Le remerciement coup sur coup des directeurs généraux de la Télévision nationale et de l’Agence Mauritanienne d’Information (AMI) est un signe qui ne trompe pas.
Ces deux grandes institutions constituent en effet, en plus de la Radio nationale les 3 piliers sur lesquels repose toute la politique de communication du pouvoir.
Ces puissants moyens de communication officiellement considérés comme des médias de service public sont en réalité des vecteurs de propagande de premier plan chargées de distiller des messages savamment contrôlés destinés à abreuver l’opinion et à l’édifier sur les différents axes de la politique gouvernementale, dans le cadre du sacro-saint principe du droit à l’information garanti par la constitution.
De ce fait le choix des dirigeants de ces médias n’a jamais été fortuit. Et ce sont toujours des caciques du parti au pouvoir, des inconditionnels du système ou des hommes de confiance ayant de solides attaches au sein de l’entourage présidentiel et préformatés pour mettre en œuvre l’inamovible politique éditoriale qui réserve au président de la République un traitement royal.
Ainsi les deux directeurs récemment démis et celui de la radio toujours en poste-pour combien de temps encore ?-ont tous une expérience non négligeable au sein de la presse dite indépendante mais une fois nommés au niveau des structures publiques, ils ont rivalisé de zèle pour mettre le président de la République et sa politique sur un piédestal.
Mais cela s’est avéré insuffisant et en dessous de la moyenne. Des voix se sont en effet élevées depuis quelque temps pour juger négativement les prestations de ces médias publics qui n’en feraient pas suffisamment pour vendre les réalisations du président de la République dans le cadre de son ambitieux programme Taahoudati.
Pas étonnant quand on sait que malgré des budgets jugés colossaux, ces médias se distinguent par la pléthore de leur personnel et font face à un sérieux problème de professionnels de l’information.

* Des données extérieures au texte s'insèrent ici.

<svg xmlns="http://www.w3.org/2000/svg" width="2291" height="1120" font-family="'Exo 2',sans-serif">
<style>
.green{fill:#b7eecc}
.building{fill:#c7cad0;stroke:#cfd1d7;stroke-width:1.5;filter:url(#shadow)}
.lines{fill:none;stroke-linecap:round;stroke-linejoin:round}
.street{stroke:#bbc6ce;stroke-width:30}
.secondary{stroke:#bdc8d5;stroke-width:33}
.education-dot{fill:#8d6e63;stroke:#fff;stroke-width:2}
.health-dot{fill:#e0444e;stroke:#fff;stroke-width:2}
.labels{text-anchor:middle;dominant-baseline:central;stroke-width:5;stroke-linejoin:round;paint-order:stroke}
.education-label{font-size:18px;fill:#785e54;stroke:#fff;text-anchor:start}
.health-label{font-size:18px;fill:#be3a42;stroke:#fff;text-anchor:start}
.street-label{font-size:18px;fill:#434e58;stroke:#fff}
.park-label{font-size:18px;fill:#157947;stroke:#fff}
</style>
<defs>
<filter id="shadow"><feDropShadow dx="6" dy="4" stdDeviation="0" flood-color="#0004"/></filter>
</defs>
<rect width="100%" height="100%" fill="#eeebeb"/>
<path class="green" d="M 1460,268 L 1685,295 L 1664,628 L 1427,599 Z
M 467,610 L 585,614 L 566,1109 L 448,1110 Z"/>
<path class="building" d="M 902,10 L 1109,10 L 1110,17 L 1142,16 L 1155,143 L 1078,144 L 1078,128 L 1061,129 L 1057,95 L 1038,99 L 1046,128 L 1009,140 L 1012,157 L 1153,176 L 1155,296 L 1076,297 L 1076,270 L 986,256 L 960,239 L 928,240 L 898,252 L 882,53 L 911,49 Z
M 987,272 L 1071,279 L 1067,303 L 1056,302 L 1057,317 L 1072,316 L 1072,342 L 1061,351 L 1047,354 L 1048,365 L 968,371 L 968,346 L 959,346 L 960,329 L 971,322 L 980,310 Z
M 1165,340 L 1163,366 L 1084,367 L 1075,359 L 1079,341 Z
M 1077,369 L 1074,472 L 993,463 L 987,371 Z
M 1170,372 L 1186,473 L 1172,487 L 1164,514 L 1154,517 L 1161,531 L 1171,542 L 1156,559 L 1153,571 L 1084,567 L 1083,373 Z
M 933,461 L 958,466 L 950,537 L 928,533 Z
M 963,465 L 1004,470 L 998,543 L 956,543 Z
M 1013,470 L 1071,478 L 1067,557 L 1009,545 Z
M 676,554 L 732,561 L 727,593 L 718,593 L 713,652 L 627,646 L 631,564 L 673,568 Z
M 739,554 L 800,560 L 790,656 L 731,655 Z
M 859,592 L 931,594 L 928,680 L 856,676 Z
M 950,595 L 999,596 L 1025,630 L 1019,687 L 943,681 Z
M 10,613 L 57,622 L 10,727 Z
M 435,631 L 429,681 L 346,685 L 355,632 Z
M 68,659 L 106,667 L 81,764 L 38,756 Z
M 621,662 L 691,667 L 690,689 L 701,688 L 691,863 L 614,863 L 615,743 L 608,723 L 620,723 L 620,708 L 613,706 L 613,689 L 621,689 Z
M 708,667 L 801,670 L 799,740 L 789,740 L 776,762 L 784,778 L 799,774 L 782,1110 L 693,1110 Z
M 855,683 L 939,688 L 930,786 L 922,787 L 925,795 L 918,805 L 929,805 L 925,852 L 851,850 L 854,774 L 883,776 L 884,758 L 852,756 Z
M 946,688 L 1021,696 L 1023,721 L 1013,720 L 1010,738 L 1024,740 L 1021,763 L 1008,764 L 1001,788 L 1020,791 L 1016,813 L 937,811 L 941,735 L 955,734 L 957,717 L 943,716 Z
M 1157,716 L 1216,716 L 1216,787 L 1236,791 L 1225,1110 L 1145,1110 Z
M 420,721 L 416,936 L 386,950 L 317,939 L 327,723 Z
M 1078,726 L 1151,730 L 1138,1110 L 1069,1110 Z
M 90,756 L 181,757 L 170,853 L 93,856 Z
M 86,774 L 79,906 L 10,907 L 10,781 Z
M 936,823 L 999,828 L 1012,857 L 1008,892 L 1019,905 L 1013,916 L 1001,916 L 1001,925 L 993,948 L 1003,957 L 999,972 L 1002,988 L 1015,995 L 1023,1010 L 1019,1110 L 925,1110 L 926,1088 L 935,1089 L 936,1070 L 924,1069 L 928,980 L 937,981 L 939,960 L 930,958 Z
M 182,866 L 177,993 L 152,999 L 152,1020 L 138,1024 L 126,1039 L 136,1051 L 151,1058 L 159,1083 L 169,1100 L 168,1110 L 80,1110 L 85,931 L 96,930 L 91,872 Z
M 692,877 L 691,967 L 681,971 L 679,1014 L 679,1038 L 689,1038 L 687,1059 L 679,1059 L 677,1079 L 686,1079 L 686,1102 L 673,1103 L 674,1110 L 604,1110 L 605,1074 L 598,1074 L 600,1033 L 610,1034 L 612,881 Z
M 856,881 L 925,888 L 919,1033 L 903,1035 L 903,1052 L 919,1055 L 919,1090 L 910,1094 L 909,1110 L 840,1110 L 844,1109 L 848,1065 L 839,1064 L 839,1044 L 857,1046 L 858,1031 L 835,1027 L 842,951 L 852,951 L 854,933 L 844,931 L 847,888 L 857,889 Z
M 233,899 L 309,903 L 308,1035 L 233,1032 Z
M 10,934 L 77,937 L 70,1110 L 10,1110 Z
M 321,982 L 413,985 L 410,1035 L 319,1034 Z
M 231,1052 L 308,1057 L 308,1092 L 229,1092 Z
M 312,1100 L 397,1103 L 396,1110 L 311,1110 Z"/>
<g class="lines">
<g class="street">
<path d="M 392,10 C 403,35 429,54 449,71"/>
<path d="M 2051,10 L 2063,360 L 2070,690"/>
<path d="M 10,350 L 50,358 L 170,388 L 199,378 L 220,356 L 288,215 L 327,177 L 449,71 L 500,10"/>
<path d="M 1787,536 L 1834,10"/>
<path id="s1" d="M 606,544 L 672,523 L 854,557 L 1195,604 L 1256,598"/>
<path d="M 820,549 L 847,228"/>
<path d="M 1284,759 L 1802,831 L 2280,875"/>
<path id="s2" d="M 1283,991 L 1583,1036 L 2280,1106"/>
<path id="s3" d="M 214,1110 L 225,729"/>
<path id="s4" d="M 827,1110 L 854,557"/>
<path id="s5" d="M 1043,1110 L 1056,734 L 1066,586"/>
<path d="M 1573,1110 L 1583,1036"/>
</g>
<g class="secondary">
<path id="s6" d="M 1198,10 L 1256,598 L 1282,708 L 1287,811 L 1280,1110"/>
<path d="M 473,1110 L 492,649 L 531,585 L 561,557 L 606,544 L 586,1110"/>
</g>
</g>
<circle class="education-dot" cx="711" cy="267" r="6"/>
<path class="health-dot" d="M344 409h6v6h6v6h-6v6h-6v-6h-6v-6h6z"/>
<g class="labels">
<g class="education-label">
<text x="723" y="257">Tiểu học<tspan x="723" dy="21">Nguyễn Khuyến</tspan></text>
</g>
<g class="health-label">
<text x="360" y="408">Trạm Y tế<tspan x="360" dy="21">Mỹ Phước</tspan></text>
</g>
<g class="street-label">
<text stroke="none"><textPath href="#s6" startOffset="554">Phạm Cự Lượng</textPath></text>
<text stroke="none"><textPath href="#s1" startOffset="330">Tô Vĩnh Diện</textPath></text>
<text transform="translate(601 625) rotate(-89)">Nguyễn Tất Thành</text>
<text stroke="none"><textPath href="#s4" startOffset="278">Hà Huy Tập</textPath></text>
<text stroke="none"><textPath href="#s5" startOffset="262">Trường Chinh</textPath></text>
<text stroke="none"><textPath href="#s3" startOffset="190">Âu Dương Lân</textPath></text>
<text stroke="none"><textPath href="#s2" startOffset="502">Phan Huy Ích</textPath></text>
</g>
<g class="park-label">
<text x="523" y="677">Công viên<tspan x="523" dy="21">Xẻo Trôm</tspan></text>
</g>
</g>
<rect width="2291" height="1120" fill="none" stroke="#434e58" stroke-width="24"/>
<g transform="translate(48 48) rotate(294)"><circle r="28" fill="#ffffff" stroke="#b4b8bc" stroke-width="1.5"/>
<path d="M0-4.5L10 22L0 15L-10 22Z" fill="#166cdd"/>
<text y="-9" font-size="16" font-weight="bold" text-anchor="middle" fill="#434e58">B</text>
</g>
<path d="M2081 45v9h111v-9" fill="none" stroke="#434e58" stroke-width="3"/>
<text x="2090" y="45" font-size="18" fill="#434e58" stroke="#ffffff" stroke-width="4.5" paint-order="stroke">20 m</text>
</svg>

La question de la restructuration de ces boites et celle du personnel majoritairement constitué de prestataires externes restent pendants.
De ce fait, la nomination à la tête de l’AMI et de la télévision nationale de deux grosses pointures du sérail politique en l’occurrence Mr Dia Moktar Malal et Mme Siniya Mint Sidi Heiba,est un signe qui ne trompe pas.
C’est à se demander s’il ne s’agit pas d’une fuite en avant, d’un maintien du statut-quo ou voire même d’une aggravation de la situation avec l’éventuelle recrudescence des recrutements à coloration politique ?
Autre question comment ces ex ministres encore puissants vont-ils se comporter avec la tutelle ?
L’on se demande par ailleurs que va-t-il advenir des importantes recommandations du Comité national de réforme de la presse dont la plupart attendent toujours dans les tiroirs et ce à un moment où une nouvelle dynamique pour la professionnalisation du secteur évolue à pas de tortue.
Quoiqu’il en soit, à moins d’un an de la prochaine élection présidentielle ces nominations hautement politiques à la tête des médias d’Etat sont une manière fort habile d’annoncer les couleurs.
Elles coïncident également avec la signature par le pouvoir et les 2 partis mythiques de l’opposition (RFD et UFP) du Pacte Républicain, un texte fort ambitieux qui prend en compte tous les grands problèmes du pays et qui au passage coupe l’herbe sous les pieds de la frange agitatrice de l’opposition.
Un joli coup politique réussi par l’équipe du président Ghazouani et qui lui balise le chemin pour une réélection confortable en 2024, un second mandat qui pourrait durer 7ans en vertu d’un blanc-seing qui serait accordé par la nouvelle opposition jugée fréquentable voire même alliée.